What this task involves
Since only part of the material below is wanted, output exactly the lines from the one with "Recent Blog Posts" up to and including the one with "Smart Kitchen Remodel Choices CT Families".

Record set
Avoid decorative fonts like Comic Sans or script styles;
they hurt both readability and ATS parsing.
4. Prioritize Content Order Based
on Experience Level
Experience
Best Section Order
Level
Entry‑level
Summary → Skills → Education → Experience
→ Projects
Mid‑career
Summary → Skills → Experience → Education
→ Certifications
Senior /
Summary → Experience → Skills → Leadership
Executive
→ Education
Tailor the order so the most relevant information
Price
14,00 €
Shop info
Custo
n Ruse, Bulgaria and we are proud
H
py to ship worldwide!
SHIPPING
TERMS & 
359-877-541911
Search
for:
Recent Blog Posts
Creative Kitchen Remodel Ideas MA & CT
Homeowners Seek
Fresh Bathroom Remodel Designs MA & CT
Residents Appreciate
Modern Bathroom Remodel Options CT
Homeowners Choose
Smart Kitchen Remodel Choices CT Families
---
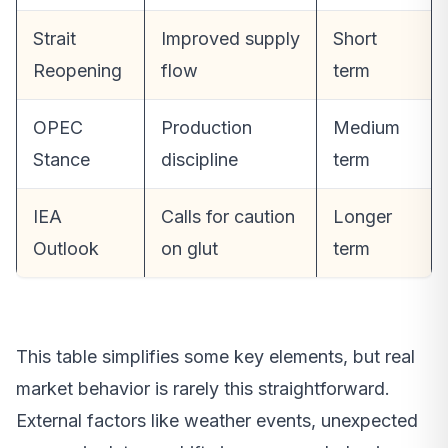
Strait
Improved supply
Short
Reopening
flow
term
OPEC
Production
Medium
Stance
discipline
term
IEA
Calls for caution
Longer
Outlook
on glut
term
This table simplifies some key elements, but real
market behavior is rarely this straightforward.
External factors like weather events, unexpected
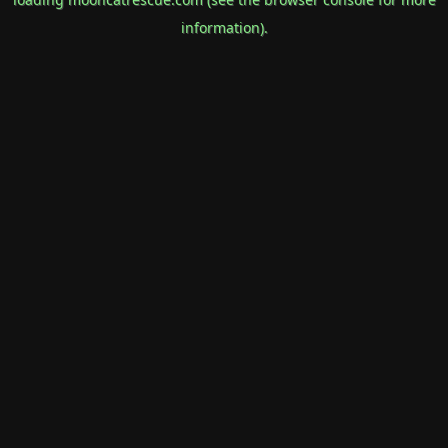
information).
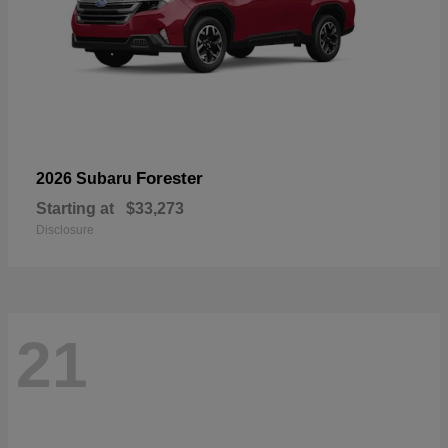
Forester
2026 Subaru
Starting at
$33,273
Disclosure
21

Written response
Recent Blog Posts
Creative Kitchen Remodel Ideas MA & CT
Homeowners Seek
Fresh Bathroom Remodel Designs MA & CT
Residents Appreciate
Modern Bathroom Remodel Options CT
Homeowners Choose
Smart Kitchen Remodel Choices CT Families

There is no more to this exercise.